その日は月1回の外出日でした。普段ですと営門から真直ぐに町の方に向かうのですが、その日に限って営門から右に曲がり、こっちの細い道は如何なっているのかな、など好奇心半分で歩いて居ましたら、頬かぶりしたお年寄りが屋根に上って危なげな恰好で雪下ろしをしていたのです。私は冗談に「おじいちゃん、屋根から落ちるなよ」と言いましたら、「そんなら、兵隊さんが代ってくれるか?」と言葉が返ってきました。
町へ出ても映画を見るだけだし、これも人助けのうちと思って、代って屋根にの上ったのがお付き合いの始めでした。雪下ろしが終わってから、腹一杯のご馳走を頂きながら伺いましたら「息子はお前さんと同じに召集されて戦地に行っているし、じじ、ばばと嫁で何とか頑張るしかないんだ」とのおじいさんの話。そこで「私で良ければ外出の時は出来るだけお寄りするから」とお約束しました。
そのあと、何度寄らせて頂いたか思い出せませんが、お寄りするたびにお婆ちゃんが、我が子が来たように喜んでくれて、「何もないけど腹一杯食べてゆけ」と、色々ご馳走を出して頂きました。当時19歳の私にとって、隊内の食事は不足気味でしたので、軍靴の紐をしやがんでは結べない程食べさせて頂けるお宅は真に有難く、お宅が隊内の誰にも教えない私一人の秘密の場所になりました。
釧路の両親にはお世話になっていることを知らせしなければなりませんが、隊内から手紙を書くことも出来ず、何回日かにお寄りした時に、お宅からお宅様の名前を使って手紙を出したことを覚えています(当時は隊内から手紙を出しますと検閲制度があって皆判ってしまいますし、お宅様から成川の名前で出しますと、局の方で分ってしまう、そんな時代でした)。お寄りした中で、今でも心に残っているのは、ハっちゃん(初江さん)が良く 回らない舌で「おじちゃんアガンナネアガンナネ」と言いながら私の胡坐の中に入って来てくれたことです(私の一番下の妹が当時3歳位でしたからハっちゃんが懐いてくれるのが、とても嬉しかったのでした。
戦死した大場一美君を、私が秘密にしていたお宅様に連れて行ったのは何の為だったのかよく思い出せませんでしたが、先日お邪魔した時、昔の儘のはざ掛けの木立を見て、秋の稲刈りのとき、おじいちやんから「誰か仲の良い友達と一緒に来てくれんか」と頼まれて、大場君を連れて行ったことを思い出しました。
畑仕事などしたことのない二人でしたが、若さだけが取り柄で頑張りました。大場君の曰く「兵舎のこんな近くにこんな良い方が住んでいてお付き合いさせて頂いているお前は幸せ者だなあ、今度から外出の時は誘ってくれよ」と。それからは二人だけの秘密の場所として誰にも知らせませんでした。

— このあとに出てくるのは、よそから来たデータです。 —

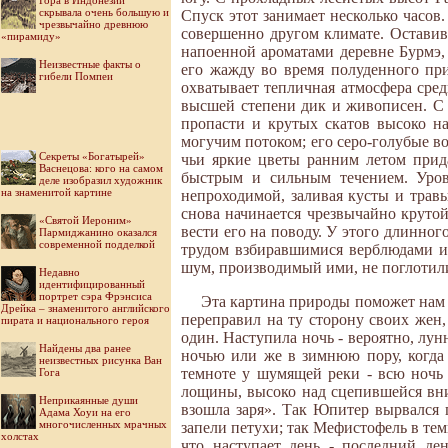
Гора в Индонезии
скрывала очень большую и
Спуск этот занимает несколько часов.
чрезвычайно древнюю
совершенно другом климате. Оставив 
«пирамиду»
напоенной ароматами деревне Бурмэ, 
Неизвестные факты о
его жажду во время полуденного при
гибели Помпеи
охватывает тепличная атмосфера сре
высшей степени дик и живописен. С 
пропасти и крутых скатов высоко н
могучим потоком; его серо-голубые 
Секреты «Богатырей»
чьи яркие цветы ранним летом прида
Васнецова: кого на самом
быстрым и сильным течением. Уров
деле изобразил художник
на знаменитой картине
непроходимой, заливая кусты и трав
снова начинается чрезвычайно крутой
«Святой Иероним»
вести его на поводу. У этого длинног
Пармиджанино оказался
современной подделкой
трудом взбиравшимися верблюдами и
шум, производимый ими, не поглотили
Недавно
идентифицированный
портрет сэра Фрэнсиса
Эта картина природы поможет нам 
Дрейка – знаменитого английского
переправил на ту сторону своих жен,
пирата и национального героя
один. Наступила ночь - вероятно, лун
Найдены два ранее
ночью или же в зимнюю пору, когда 
неизвестных рисунка Ван
темноте у шумящей реки - всю ночь 
Гога
лощины, высоко над сцепившейся вниз
Неприкаянные души
взошла заря». Так Юпитер вырвался п
Адама Хоуи на его
многочисленных мрачных
запели петухи; так Мефистофель в тем
холстах
что наступает день - последний де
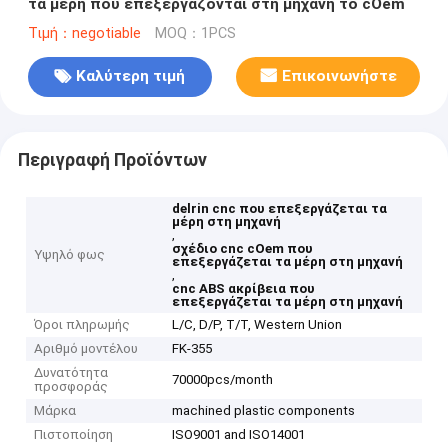
τα μέρη που επεξεργάζονται στη μηχανή το cOem
Τιμή：negotiable
MOQ：1PCS
Καλύτερη τιμή
Επικοινωνήστε
Περιγραφή Προϊόντων
delrin cnc που επεξεργάζεται τα
μέρη στη μηχανή
,
σχέδιο cnc cOem που
Υψηλό φως
επεξεργάζεται τα μέρη στη μηχανή
,
cnc ABS ακρίβεια που
επεξεργάζεται τα μέρη στη μηχανή
Όροι πληρωμής
L/C, D/P, T/T, Western Union
Αριθμό μοντέλου
FK-355
Δυνατότητα
70000pcs/month
προσφοράς
Μάρκα
machined plastic components
Πιστοποίηση
ISO9001 and ISO14001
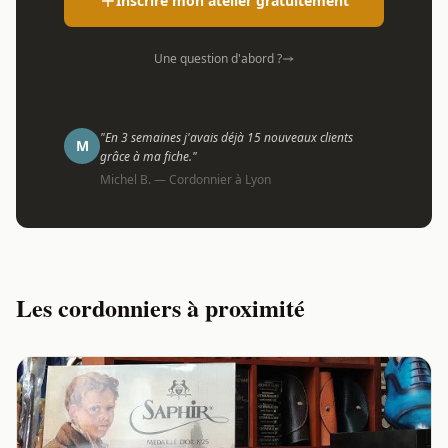
Inscrire mon atelier gratuitement
Une question d'abord ?
"En 3 semaines j'avais déjà 15 nouveaux clients
M
grâce à ma fiche."
Michel B. — Cordonnier à Lyon
Les cordonniers à proximité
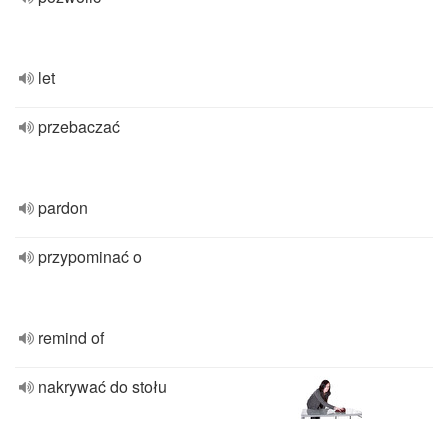
let
przebaczać
pardon
przypominać o
remind of
nakrywać do stołu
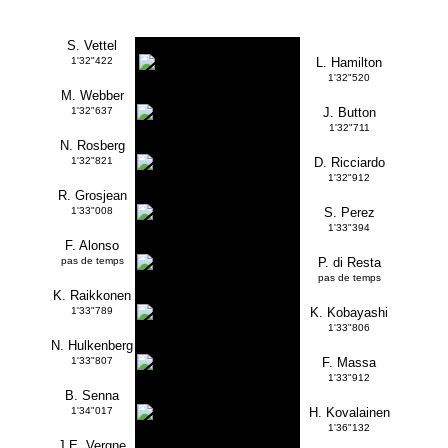
S. Vettel
1'32"422
L. Hamilton
1'32"520
M. Webber
1'32"637
J. Button
1'32"711
N. Rosberg
1'32"821
D. Ricciardo
1'32"912
R. Grosjean
1'33"008
S. Perez
1'33"394
F. Alonso
pas de temps
P. di Resta
pas de temps
K. Raikkonen
1'33"789
K. Kobayashi
1'33"806
N. Hulkenberg
1'33"807
F. Massa
1'33"912
B. Senna
1'34"017
H. Kovalainen
1'36"132
J.E. Vergne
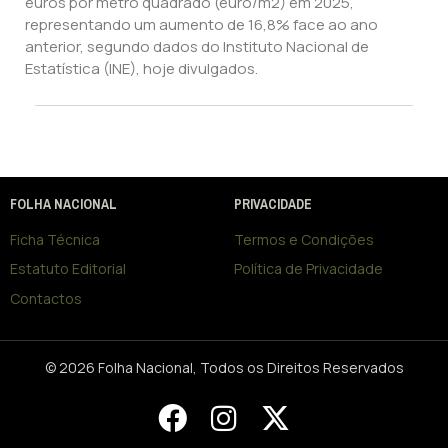
euros por metro quadrado (euro/m2) em 2025,
representando um aumento de 16,8% face ao ano
anterior, segundo dados do Instituto Nacional de
Estatística (INE), hoje divulgados.
FOLHA NACIONAL
PRIVACIDADE
Ficha Técnica
Termos e Condições
Estatuto Editorial
Política de Privacidade
Contactos
© 2026 Folha Nacional, Todos os Direitos Reservados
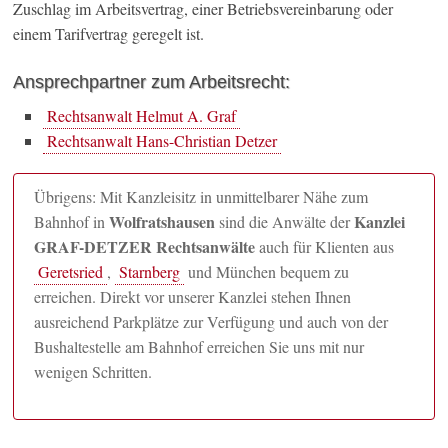
Zuschlag im Arbeitsvertrag, einer Betriebsvereinbarung oder
einem Tarifvertrag geregelt ist.
Ansprechpartner zum Arbeitsrecht:
Rechtsanwalt Helmut A. Graf
Rechtsanwalt Hans-Christian Detzer
Übrigens: Mit Kanzleisitz in unmittelbarer Nähe zum
Wolfratshausen
Kanzlei
Bahnhof in
sind die Anwälte der
GRAF-DETZER Rechtsanwälte
auch für Klienten aus
Geretsried
,
Starnberg
und München bequem zu
erreichen. Direkt vor unserer Kanzlei stehen Ihnen
ausreichend Parkplätze zur Verfügung und auch von der
Bushaltestelle am Bahnhof erreichen Sie uns mit nur
wenigen Schritten.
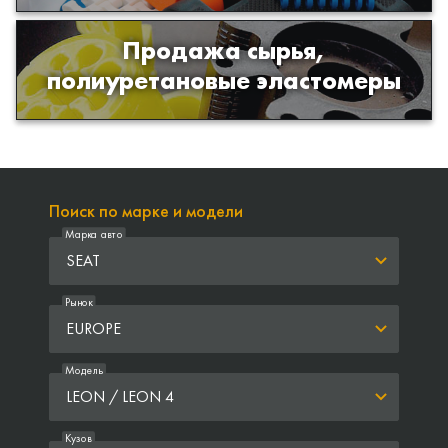
Продажа сырья,
Продажа сырья для производства
полиуретановые эластомеры
изделий из полиуретана
Поиск по марке и модели
Марка авто
SEAT
Рынок
EUROPE
Модель
LEON / LEON 4
Кузов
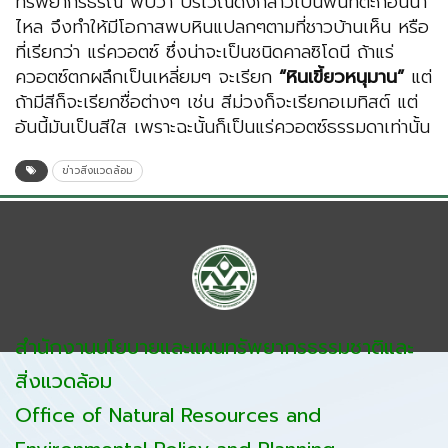
ทรัพยากรธรณี พบว่า บริเวณดังกล่าวเป็นพื้นที่ตะกอนน้ำ
ไหล จึงทำให้มีโอกาสพบหินแปลกๆตามที่ชาวบ้านเห็น หรือ
ที่เรียกว่า แร่ควอตซ์ ซึ่งน่าจะเป็นชนิดคาลซิโดนี ถ้าแร่
ควอตซ์ตกผลึกเป็นเหลี่ยมๆ จะเรียก
“หินเขี้ยวหนุมาน”
แต่
ถ้ามีสีก็จะเรียกชื่อต่างๆ เช่น สีม่วงก็จะเรียกอเมทิสต์ แต่
อันนี้มันเป็นสีใส เพราะฉะนั้นก็เป็นแร่ควอตซ์ธรรมดาเท่านั้น
ข่าวสิ่งแวดล้อม
สำนักงานนโยบายและแผนทรัพยากรธรรมชาติและ
สิ่งแวดล้อม
Office of Natural Resources and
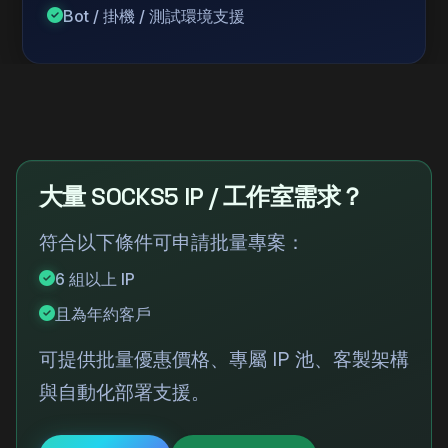
Bot / 掛機 / 測試環境支援
大量 SOCKS5 IP / 工作室需求？
符合以下條件可申請批量專案：
6 組以上 IP
且為年約客戶
可提供批量優惠價格、專屬 IP 池、客製架構
與自動化部署支援。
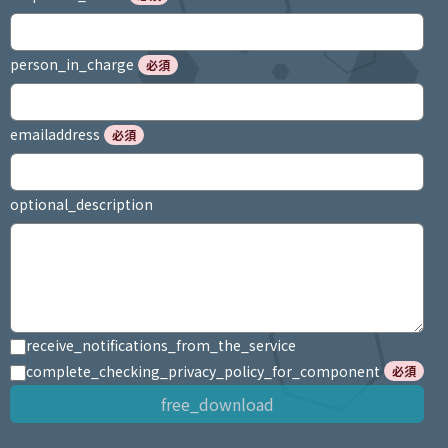
person_in_charge
必須
emailaddress
必須
optional_description
receive_notifications_from_the_service
complete_checking_privacy_policy_for_component
必須
free_download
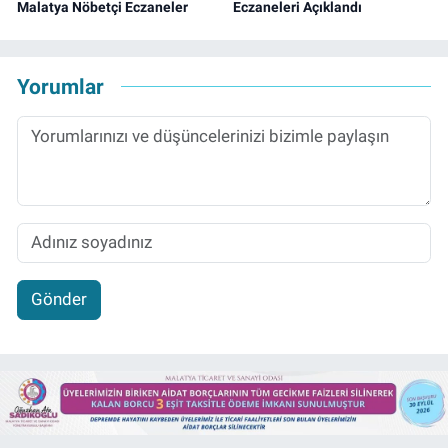
Malatya Nöbetçi Eczaneler
Eczaneleri Açıklandı
Yorumlar
Gönder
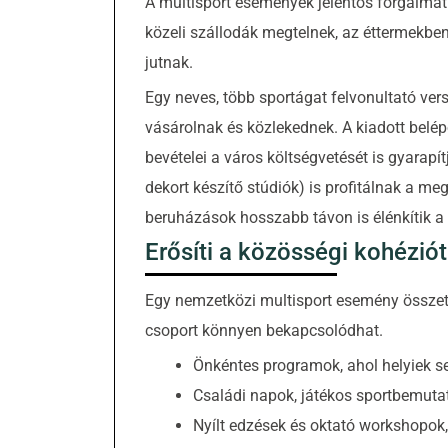
A multisport események jelentős forgalmat
közeli szállodák megtelnek, az éttermekben
jutnak.
Egy neves, több sportágat felvonultató vers
vásárolnak és közlekednek. A kiadott belépő
bevételei a város költségvetését is gyarapít
dekort készítő stúdiók) is profitálnak a meg
beruházások hosszabb távon is élénkítik a 
Erősíti a közösségi kohéziót
Egy nemzetközi multisport esemény összeta
csoport könnyen bekapcsolódhat.
Önkéntes programok, ahol helyiek s
Családi napok, játékos sportbemuta
Nyílt edzések és oktató workshopok,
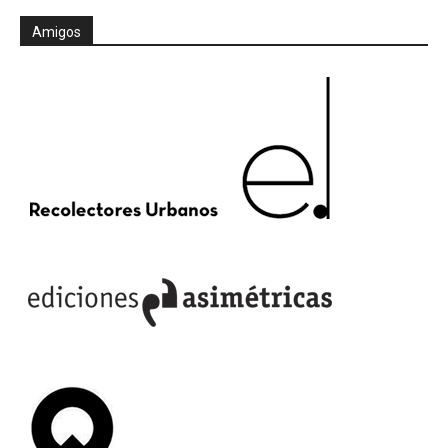
Amigos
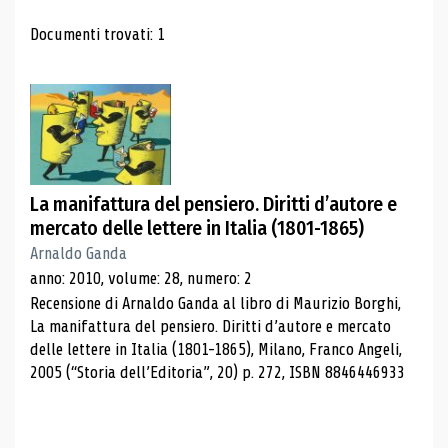
Risultati di ricerca
Documenti trovati: 1
La manifattura del pensiero. Diritti d’autore e
mercato delle lettere in Italia (1801-1865)
Arnaldo Ganda
anno: 2010, volume: 28, numero: 2
Recensione di Arnaldo Ganda al libro di Maurizio Borghi,
La manifattura del pensiero. Diritti d’autore e mercato
delle lettere in Italia (1801-1865), Milano, Franco Angeli,
2005 (“Storia dell’Editoria”, 20) p. 272, ISBN 8846446933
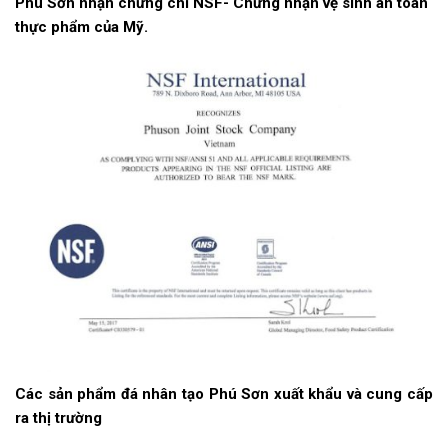
Phú Sơn nhận chứng chỉ NSF- Chứng nhận vệ sinh an toàn
thực phẩm của Mỹ.
Các sản phẩm đá nhân tạo Phú Sơn xuất khẩu và cung cấp
ra thị trường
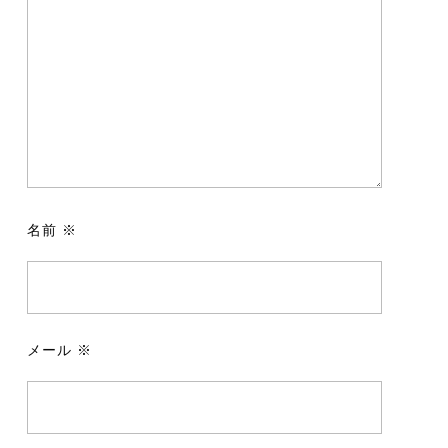
名前
※
メール
※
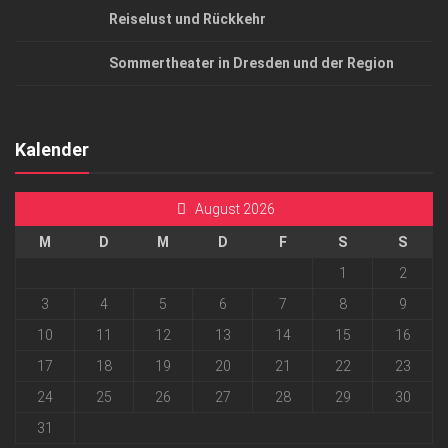
Reiselust und Rückkehr
Sommertheater in Dresden und der Region
Kalender
August 2026
M
D
M
D
F
S
S
1
2
3
4
5
6
7
8
9
10
11
12
13
14
15
16
17
18
19
20
21
22
23
24
25
26
27
28
29
30
31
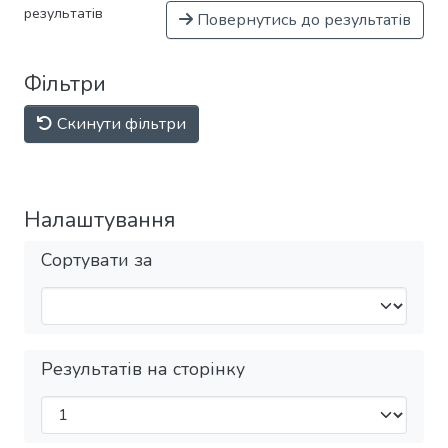
результатів
Повернутись до результатів
Фільтри
Скинути фільтри
Налаштування
Сортувати за
Результатів на сторінку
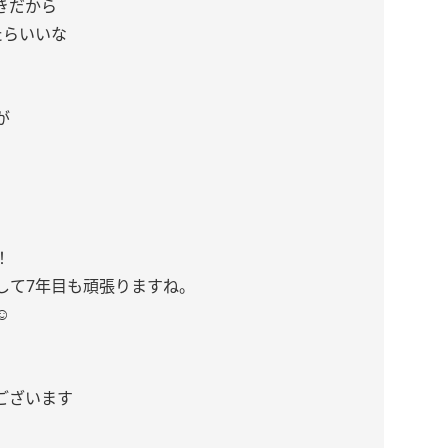
きだから
たらいいな
が
！
して7年目も頑張りますね。
︎
ございます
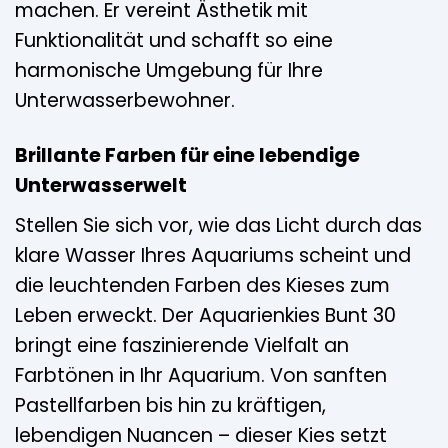
machen. Er vereint Ästhetik mit
Funktionalität und schafft so eine
harmonische Umgebung für Ihre
Unterwasserbewohner.
Brillante Farben für eine lebendige
Unterwasserwelt
Stellen Sie sich vor, wie das Licht durch das
klare Wasser Ihres Aquariums scheint und
die leuchtenden Farben des Kieses zum
Leben erweckt. Der Aquarienkies Bunt 30
bringt eine faszinierende Vielfalt an
Farbtönen in Ihr Aquarium. Von sanften
Pastellfarben bis hin zu kräftigen,
lebendigen Nuancen – dieser Kies setzt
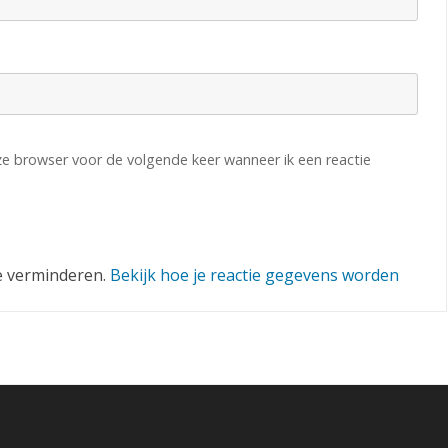
eze browser voor de volgende keer wanneer ik een reactie
e verminderen.
Bekijk hoe je reactie gegevens worden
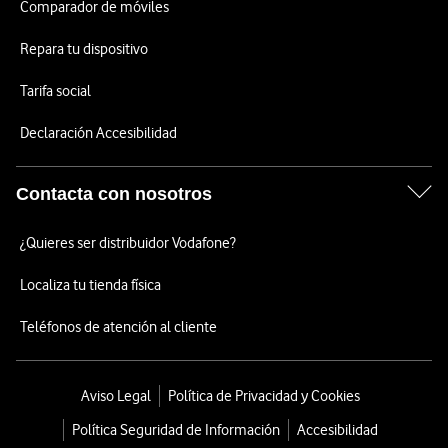
Comparador de móviles
Repara tu dispositivo
Tarifa social
Declaración Accesibilidad
Contacta con nosotros
¿Quieres ser distribuidor Vodafone?
Localiza tu tienda física
Teléfonos de atención al cliente
Aviso Legal
Política de Privacidad y Cookies
Política Seguridad de Información
Accesibilidad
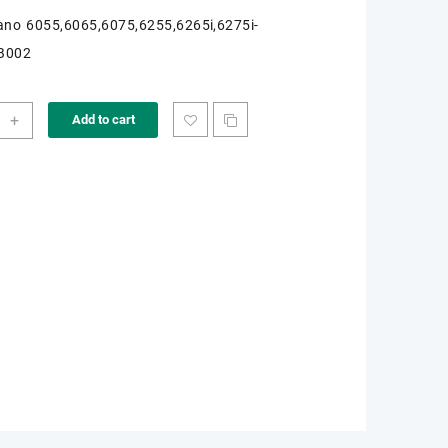
ano 6055,6065,6075,6255,6265i,6275i-
B002
K-
+
Add to cart
36
ity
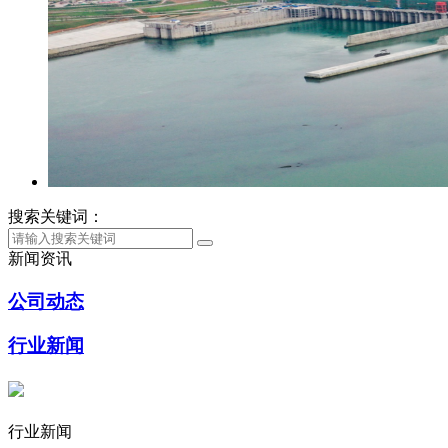
搜索关键词：
新闻资讯
公司动态
行业新闻
行业新闻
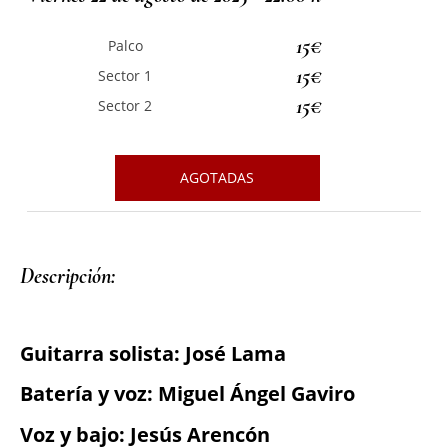
15€
Palco
15€
Sector 1
15€
Sector 2
AGOTADAS
Descripción:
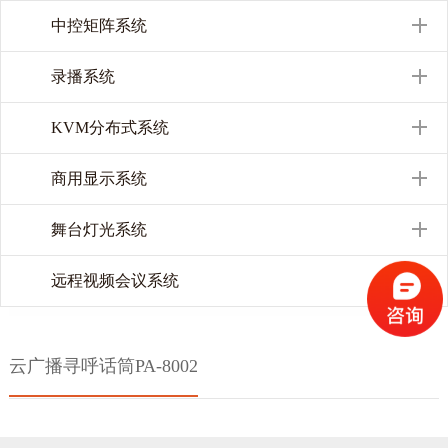
中控矩阵系统
录播系统
KVM分布式系统
商用显示系统
舞台灯光系统
远程视频会议系统
云广播寻呼话筒PA-8002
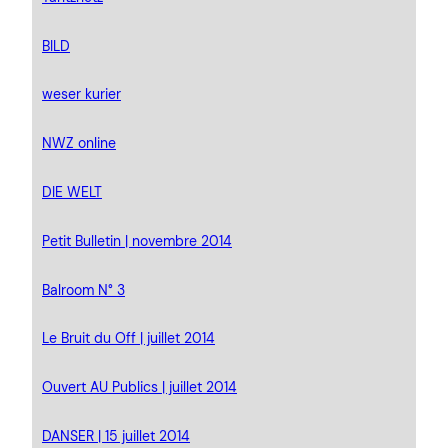
BILD
weser kurier
NWZ online
DIE WELT
Petit Bulletin | novembre 2014
Balroom N° 3
Le Bruit du Off | juillet 2014
Ouvert AU Publics | juillet 2014
DANSER | 15 juillet 2014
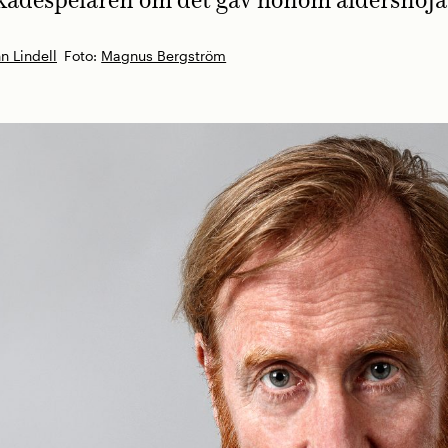
kådespelaren om det gav honom åldersnoja
n Lindell
Foto:
Magnus Bergström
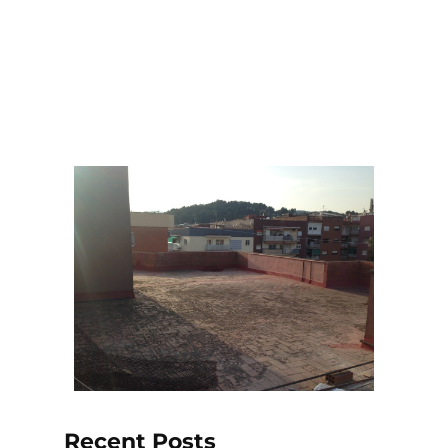
Impermeabilización
Recent Posts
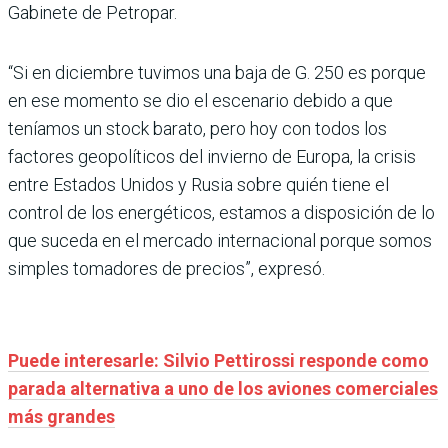
Gabinete de Petropar.
“Si en diciembre tuvimos una baja de G. 250 es porque
en ese momento se dio el escenario debido a que
teníamos un stock barato, pero hoy con todos los
factores geopolíticos del invierno de Europa, la crisis
entre Estados Unidos y Rusia sobre quién tiene el
control de los energéticos, estamos a disposición de lo
que suceda en el mercado internacional porque somos
simples tomadores de precios”, expresó.
Puede interesarle: Silvio Pettirossi responde como
parada alternativa a uno de los aviones comerciales
más grandes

20年3月に卒業となり、配属前の休暇が出て釧路に帰りましたが、当時では現地でも中々手に入らなかった鮭の半身を両親が何処からか見っけて来てくれました。「お世話になった波多さんにお土産に」と出された時は、如何して持って行こうかと悩みました。思案の末、油紙に包んで下着にくるむ細工をして、トランクの一番下に隠し、これだけは何としてでもお届けしなければ、と運んできました。
連絡船では荷物検査がありましたが、こちらが兵士だったためか、細かくは調べられず、無事通過した時は、本当にホっとした気分でした。
お宅様の玄関を開ける、お土産を差し出す。帰営の門限はギリギリと言うことで、ゆっくりお別れの挨拶も出来ないまま、駆け足で営門をくぐりました。
あれから、35年、気にかけながらも中々お会いできず、今回、念願を果たすことが出来て本当に安心致しました。
昔のお嫁さんと言っても、当時のことを考えますと、私が19歳でしたから、4,5歳上のお姉さんだったと思いますし、お名前が中々思い出せなくて記憶では花子さんか、ハナさんでなかったかと思っております。
先日お邪魔しました時は、初江様にはお会い出来ませんでしたが、余りの懐かしさに話ばかりしていて、昔我が子のように可愛がって頂いたおじいちやんやお婆ちゃんに線香をお上げして来なかったことが悔やまれてなりません。また、帰り際には、このように一人前になった私にお心遣いまで頂き、本当に嬉しく感じました。改めて御礼を申し上げます。
以上、思い違いがあるかも知れませんが、悪い頭を振り振り思い出すままに、長い手紙を差し上げました。冒頭にも書きましたが、これを契機に私の達者である限り昔の様なお付き合いをさせて頂きたく心からお願い申し上げます。
(後略)
注
大場一美氏埼玉県出身、昭和19年11月15日、繰上げ卒業。南方に向かう途中、秋津丸に乗船し、五島列島沖にて戦没。
成川茂男氏北海道出身、昭和20年3月、卒業。奉天第540教育通信隊に勤務。終戦後、ソ連の収容所で採炭等の労働に従事、栄養失調等に罹患。23年9月帰国。帰国後も脳疾患に悩み、平成16年9月没。